The introduction of Google Analytics 4 and data protection challenges
Google recently announced that as of July 1, 2023, it will only operate Google Analytics 4 (GA4), discontinuing support for the previous version, Universal Analytics. Although the announcement was expected, it represents a significant step in the evolution of Google Analytics. The new GA4 was initially touted as more user-friendly and DSGVO-compliant. However, a closer look reveals similar legal problems to the previous version.
Data protection requirements and GA4
Data protection authorities in several European countries, including Austria, France, and Italy, have already taken action to stop companies from using the previous version, Universal Analytics, without users’ explicit consent. It is likely that similar concerns, and possibly regulatory action, will arise regarding GA4.
Another problem under data protection law is the processing of personal data. Companies using GA4 must ensure that they have a lawful basis for processing personal data, as required by the GDPR. This could include obtaining explicit consent from users.
In addition, companies using GA4 are required to ensure that data transfers to third countries are in compliance with the GDPR regulations. This is particularly relevant because Google Analytics often processes data in data centers outside the European Union.
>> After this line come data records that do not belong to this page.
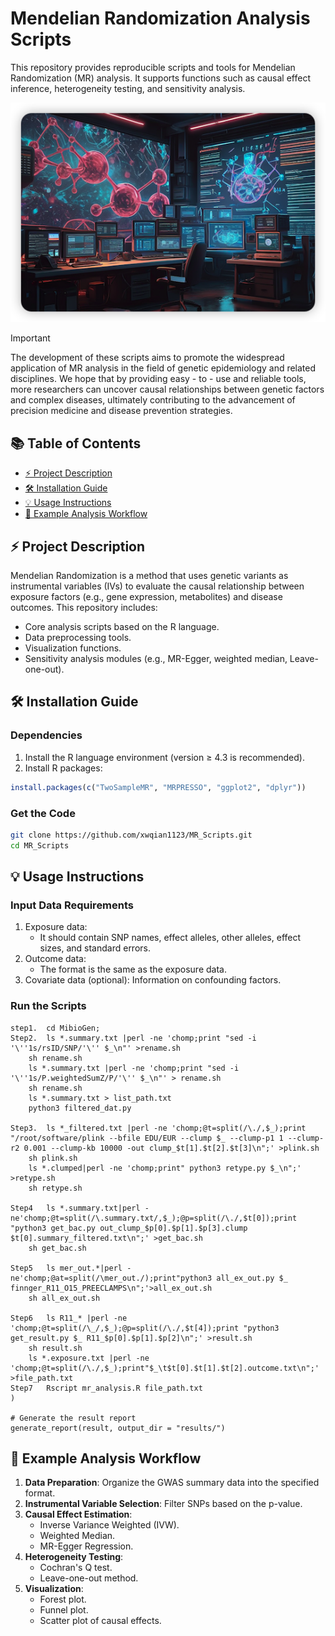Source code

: # Mendelian Randomization Analysis Scripts  
This repository provides reproducible scripts and tools for Mendelian Randomization (MR) analysis. It supports functions such as causal effect inference, heterogeneity testing, and sensitivity analysis.

![IMAGE](https://github.com/xwqian1123/MR_Scripts/blob/main/img/mr.png)

> [!IMPORTANT]
> The development of these scripts aims to promote the widespread application of MR analysis in the field of genetic epidemiology and related disciplines. We hope that by providing easy - to - use and reliable tools, more researchers can uncover causal relationships between genetic factors and complex diseases, ultimately contributing to the advancement of precision medicine and disease prevention strategies.

## 📚 Table of Contents
- [⚡ Project Description](#project-description)
- [🛠️ Installation Guide](#installation-guide)
- [💡 Usage Instructions](#usage-instructions)
- [🤖 Example Analysis Workflow](#example-analysis-workflow)

## ⚡ Project Description
Mendelian Randomization is a method that uses genetic variants as instrumental variables (IVs) to evaluate the causal relationship between exposure factors (e.g., gene expression, metabolites) and disease outcomes. This repository includes:
- Core analysis scripts based on the R language.
- Data preprocessing tools.
- Visualization functions.
- Sensitivity analysis modules (e.g., MR-Egger, weighted median, Leave-one-out).

## 🛠️ Installation Guide
### Dependencies
1. Install the R language environment (version ≥ 4.3 is recommended).
2. Install R packages:
```r
install.packages(c("TwoSampleMR", "MRPRESSO", "ggplot2", "dplyr"))   
```

### Get the Code
```bash
git clone https://github.com/xwqian1123/MR_Scripts.git
cd MR_Scripts
```

## 💡 Usage Instructions
### Input Data Requirements
1. Exposure data:
   - It should contain SNP names, effect alleles, other alleles, effect sizes, and standard errors.
2. Outcome data:
   - The format is the same as the exposure data.
3. Covariate data (optional): Information on confounding factors.

### Run the Scripts
```shell
step1.  cd MibioGen; 
Step2.  ls *.summary.txt |perl -ne 'chomp;print "sed -i '\''1s/rsID/SNP/'\'' $_\n"' >rename.sh
	sh rename.sh
	ls *.summary.txt |perl -ne 'chomp;print "sed -i '\''1s/P.weightedSumZ/P/'\'' $_\n"' > rename.sh
	sh rename.sh
	ls *.summary.txt > list_path.txt
	python3 filtered_dat.py

Step3.	ls *_filtered.txt |perl -ne 'chomp;@t=split(/\./,$_);print "/root/software/plink --bfile EDU/EUR --clump $_ --clump-p1 1 --clump-r2 0.001 --clump-kb 10000 -out clump_$t[1].$t[2].$t[3]\n";' >plink.sh
	sh plink.sh
	ls *.clumped|perl -ne 'chomp;print" python3 retype.py $_\n";' >retype.sh
	sh retype.sh

Step4	ls *.summary.txt|perl -ne'chomp;@t=split(/\.summary.txt/,$_);@p=split(/\./,$t[0]);print "python3 get_bac.py out_clump_$p[0].$p[1].$p[3].clump $t[0].summary_filtered.txt\n";' >get_bac.sh
	sh get_bac.sh

Step5	ls mer_out.*|perl -ne'chomp;@at=split(/\mer_out./);print"python3 all_ex_out.py $_ finnger_R11_O15_PREECLAMPS\n";'>all_ex_out.sh
	sh all_ex_out.sh

Step6   ls R11_* |perl -ne 'chomp;@t=split(/\_/,$_);@p=split(/\./,$t[4]);print "python3 get_result.py $_ R11_$p[0].$p[1].$p[2]\n";' >result.sh
	sh result.sh
	ls *.exposure.txt |perl -ne 'chomp;@t=split(/\./,$_);print"$_\t$t[0].$t[1].$t[2].outcome.txt\n";' >file_path.txt
Step7	Rscript mr_analysis.R file_path.txt
)

# Generate the result report
generate_report(result, output_dir = "results/")
```

## 🤖 Example Analysis Workflow
1. **Data Preparation**: Organize the GWAS summary data into the specified format.
2. **Instrumental Variable Selection**: Filter SNPs based on the p-value.
3. **Causal Effect Estimation**:
   - Inverse Variance Weighted (IVW).
   - Weighted Median.
   - MR-Egger Regression.
4. **Heterogeneity Testing**:
   - Cochran's Q test.
   - Leave-one-out method.
5. **Visualization**:
   - Forest plot.
   - Funnel plot.
   - Scatter plot of causal effects.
Given these privacy challenges, it is critical for organizations using or planning to use GA4 to be aware of the legal requirements and take appropriate steps to ensure compliance with privacy laws. This includes companies updating their privacy policies and providing transparent information about the use of GA4 and the processing of personal data.
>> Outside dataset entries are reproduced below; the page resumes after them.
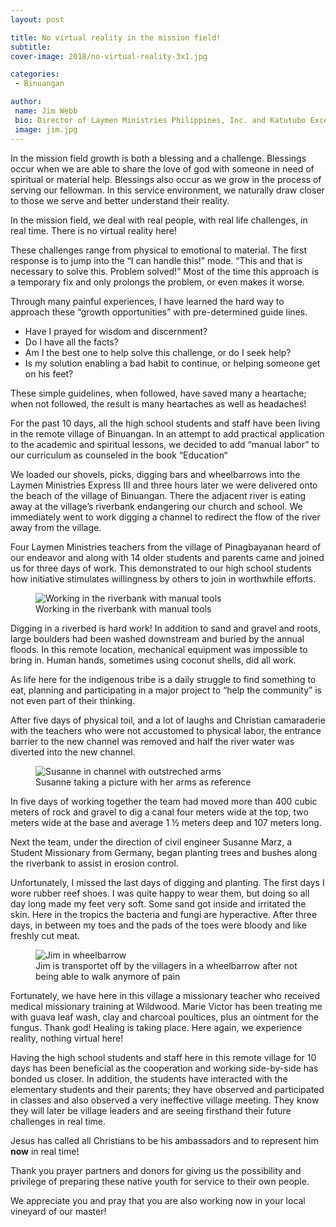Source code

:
 ```yaml
---
layout: post

title: No virtual reality in the mission field!
subtitle:
cover-image: 2018/no-virtual-reality-3x1.jpg

categories:
 - Binuangan

author:
 name: Jim Webb
 bio: Director of Laymen Ministries Philippines, Inc. and Katutubo Excel Schools, Inc.
 image: jim.jpg
---
```


In the mission field growth is both a blessing and a challenge. Blessings occur when we are able to share the love of god with someone in need of spiritual or material help. Blessings also occur as we grow in the process of serving our fellowman. In this service environment, we naturally draw closer to those we serve and better understand their reality.

In the mission field, we deal with real people, with real life challenges, in real time. There is no virtual reality here!

These challenges range from physical to emotional to material. The first response is to jump into the “I can handle this!” mode. “This and that is necessary to solve this. Problem solved!” Most of the time this approach is a temporary fix and only prolongs the problem, or even makes it worse.

Through many painful experiences, I have learned the hard way to approach these “growth opportunities” with pre-determined guide lines.

* Have I prayed for wisdom and discernment?
* Do I have all the facts?
* Am I the best one to help solve this challenge, or do I seek help?
* Is my solution enabling a bad habit to continue, or helping someone get on his feet?

These simple guidelines, when followed, have saved many a heartache; when not followed, the result is many heartaches as well as headaches!

For the past 10 days, all the high school students and staff have been living in the remote village of Binuangan. In an attempt to add practical application to the academic and spiritual lessons, we decided to add “manual labor” to our curriculum as counseled in the book “Education“

We loaded our shovels, picks, digging bars and wheelbarrows into the Laymen Ministries Express III and three hours later we were delivered onto the beach of the village of Binuangan. There the adjacent river is eating away at the village’s riverbank endangering our church and school. We immediately went to work digging a channel to redirect the flow of the river away from the village.

Four Laymen Ministries teachers from the village of Pinagbayanan heard of our endeavor and along with 14 older students and parents came and joined us for three days of work. This demonstrated to our high school students how initiative stimulates willingness by others to join in worthwhile efforts.

<figure class="c-figure c-figure--right">
    <img class="u-zoom u-zoom--2x u-zoom--right" alt="Working in the riverbank with manual tools" src="{{site.img_dir}}/2018/working-in-the-riverbank-1x1.jpg">
    <figcaption>Working in the riverbank with manual tools</figcaption>
</figure>
Digging in a riverbed is hard work! In addition to sand and gravel and roots, large boulders had been washed downstream and buried by the annual floods. In this remote location, mechanical equipment was impossible to bring in. Human hands, sometimes using coconut shells, did all work.

As life here for the indigenous tribe is a daily struggle to find something to eat, planning and participating in a major project to “help the community” is not even part of their thinking.

After five days of physical toil, and a lot of laughs and Christian camaraderie with the teachers who were not accustomed to physical labor, the entrance barrier to the new channel was removed and half the river water was diverted into the new channel.

<figure class="c-figure c-figure--left">
    <img class="u-zoom u-zoom--2x u-zoom--left" alt="Susanne in channel with outstreched arms" src="{{site.img_dir}}/2018/susanne-in-channel-1x1.jpg">
    <figcaption>Susanne taking a picture with her arms as reference</figcaption>
</figure>
In five days of working together the team had moved more than 400 cubic meters of rock and gravel to dig a canal four meters wide at the top, two meters wide at the base and average 1 ½ meters deep and 107 meters long.

Next the team, under the direction of civil engineer Susanne Marz, a Student Missionary from Germany, began planting trees and bushes along the riverbank to assist in erosion control.

Unfortunately, I missed the last days of digging and planting. The first days I wore rubber reef shoes. I was quite happy to wear them, but doing so all day long made my feet very soft. Some sand got inside and irritated the skin. Here in the tropics the bacteria and fungi are hyperactive. After three days, in between my toes and the pads of the toes were bloody and like freshly cut meat.

<figure class="c-figure">
    <img class="u-zoom u-zoom--2x" alt="Jim in wheelbarrow" src="{{site.img_dir}}/2018/jim-in-wheelbarrow-16x9.jpg">
    <figcaption>Jim is transportet off by the villagers in a wheelbarrow after not being able to walk anymore of pain</figcaption>
</figure>

Fortunately, we have here in this village a missionary teacher who received medical missionary training at Wildwood. Marie Victor has been treating me with guava leaf wash, clay and charcoal poultices, plus an ointment for the fungus. Thank god! Healing is taking place. Here again, we experience reality, nothing virtual here!

Having the high school students and staff here in this remote village for 10 days has been beneficial as the cooperation and working side-by-side has bonded us closer. In addition, the students have interacted with the elementary students and their parents; they have observed and participated in classes and also observed a very ineffective village meeting. They know they will later be village leaders and are seeing firsthand their future challenges in real time.

Jesus has called all Christians to be his ambassadors and to represent him **now** in real time!

Thank you prayer partners and donors for giving us the possibility and privilege of preparing these native youth for service to their own people.

We appreciate you and pray that you are also working now in your local vineyard of our master!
Third-country transfers and alternatives to Google Analytics 4
Given this layered nature of privacy concerns, companies must carefully consider which analytics tools to use. Alternatives such as Matomo, which is based within the European Union, could be considered as more secure options. However, some companies may prefer to use GA4, but must consider the potential business risk of a dispute with data protection authorities.
It is critical that companies, regardless of their choice, carefully consider all data protection requirements and, where appropriate, obtain users’ consent for the processing of their data.